START DATA EXTRACTS

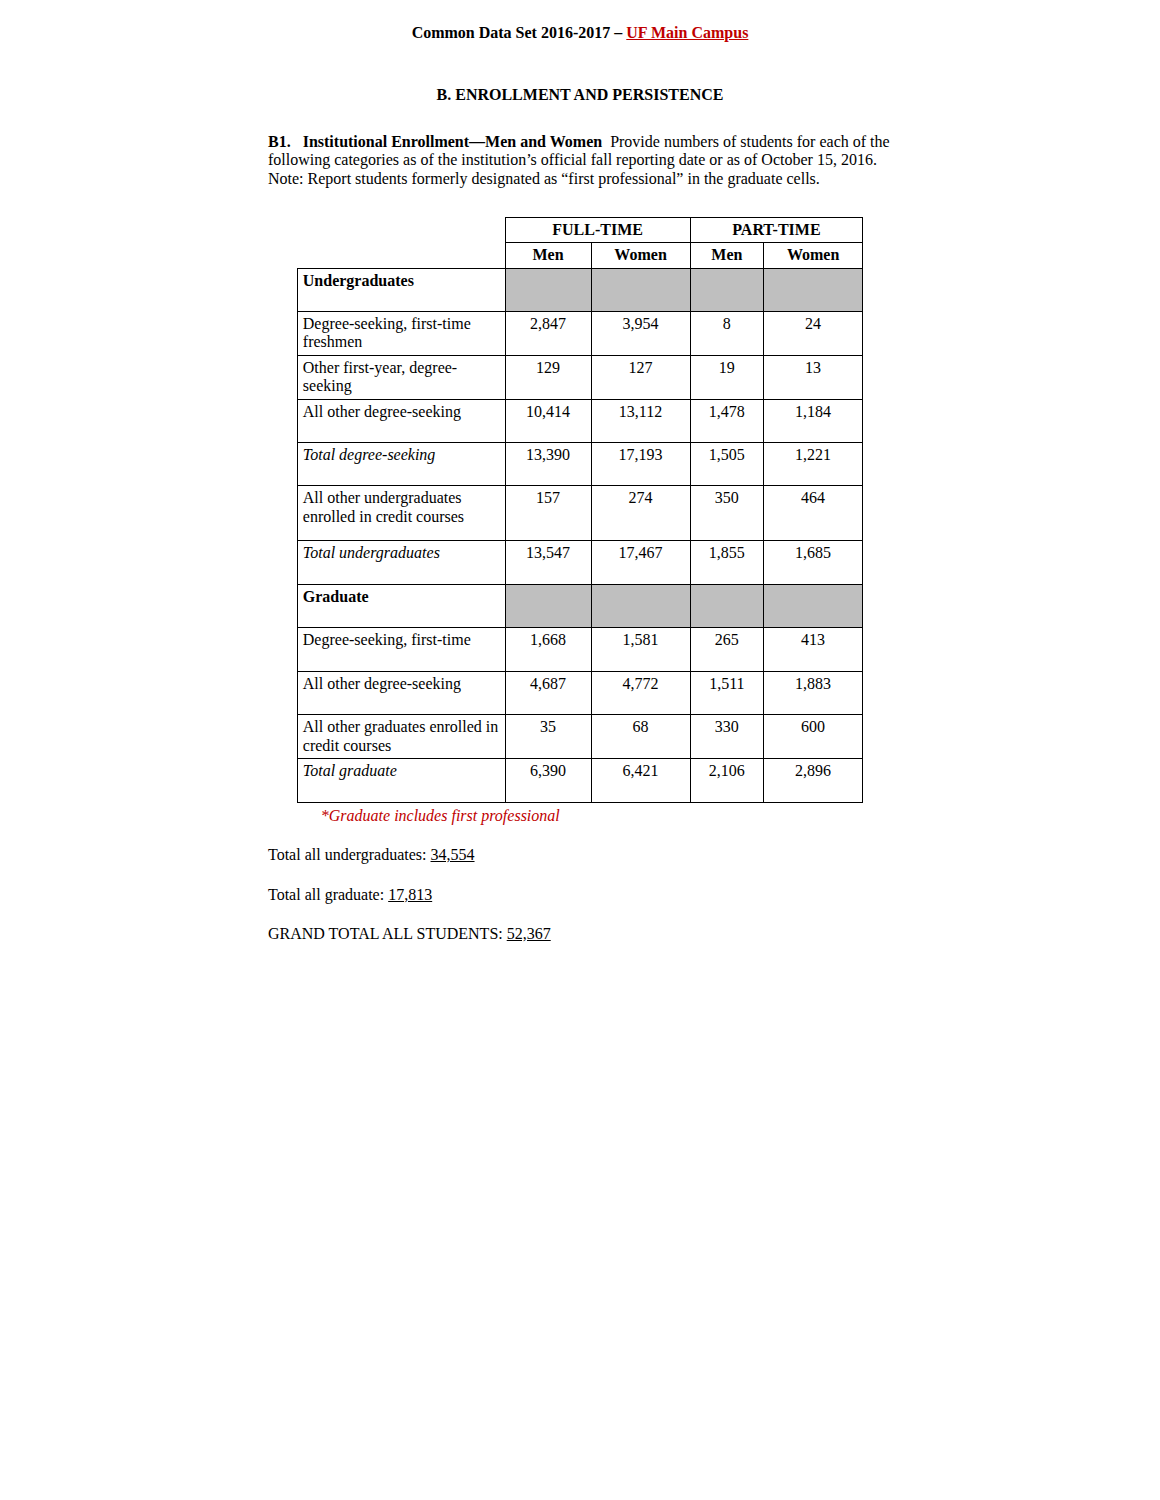Common Data Set 2016-2017 – UF Main Campus
B. ENROLLMENT AND PERSISTENCE
B1. Institutional Enrollment—Men and Women Provide numbers of students for each of the following categories as of the institution’s official fall reporting date or as of October 15, 2016. Note: Report students formerly designated as “first professional” in the graduate cells.
| | FULL-TIME | PART-TIME |
| | Men | Women | Men | Women |
| Undergraduates | | | | |
| Degree-seeking, first-time freshmen | 2,847 | 3,954 | 8 | 24 |
| Other first-year, degree-seeking | 129 | 127 | 19 | 13 |
| All other degree-seeking | 10,414 | 13,112 | 1,478 | 1,184 |
| Total degree-seeking | 13,390 | 17,193 | 1,505 | 1,221 |
| All other undergraduates enrolled in credit courses | 157 | 274 | 350 | 464 |
| Total undergraduates | 13,547 | 17,467 | 1,855 | 1,685 |
| Graduate | | | | |
| Degree-seeking, first-time | 1,668 | 1,581 | 265 | 413 |
| All other degree-seeking | 4,687 | 4,772 | 1,511 | 1,883 |
| All other graduates enrolled in credit courses | 35 | 68 | 330 | 600 |
| Total graduate | 6,390 | 6,421 | 2,106 | 2,896 |
*Graduate includes first professional
Total all undergraduates: 34,554
Total all graduate: 17,813
GRAND TOTAL ALL STUDENTS: 52,367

END DATA EXTRACTS

» YOUR INSTRUCTIONS:
Where the data contains an image, skip the image and copy everything else exactly as it appears.

» RESULT:
Common Data Set 2016-2017 – UF Main Campus
B. ENROLLMENT AND PERSISTENCE
B1. Institutional Enrollment—Men and Women Provide numbers of students for each of the following categories as of the institution’s official fall reporting date or as of October 15, 2016. Note: Report students formerly designated as “first professional” in the graduate cells.
| | FULL-TIME | PART-TIME |
| | Men | Women | Men | Women |
| Undergraduates | | | | |
| Degree-seeking, first-time freshmen | 2,847 | 3,954 | 8 | 24 |
| Other first-year, degree-seeking | 129 | 127 | 19 | 13 |
| All other degree-seeking | 10,414 | 13,112 | 1,478 | 1,184 |
| Total degree-seeking | 13,390 | 17,193 | 1,505 | 1,221 |
| All other undergraduates enrolled in credit courses | 157 | 274 | 350 | 464 |
| Total undergraduates | 13,547 | 17,467 | 1,855 | 1,685 |
| Graduate | | | | |
| Degree-seeking, first-time | 1,668 | 1,581 | 265 | 413 |
| All other degree-seeking | 4,687 | 4,772 | 1,511 | 1,883 |
| All other graduates enrolled in credit courses | 35 | 68 | 330 | 600 |
| Total graduate | 6,390 | 6,421 | 2,106 | 2,896 |
*Graduate includes first professional
Total all undergraduates: 34,554
Total all graduate: 17,813
GRAND TOTAL ALL STUDENTS: 52,367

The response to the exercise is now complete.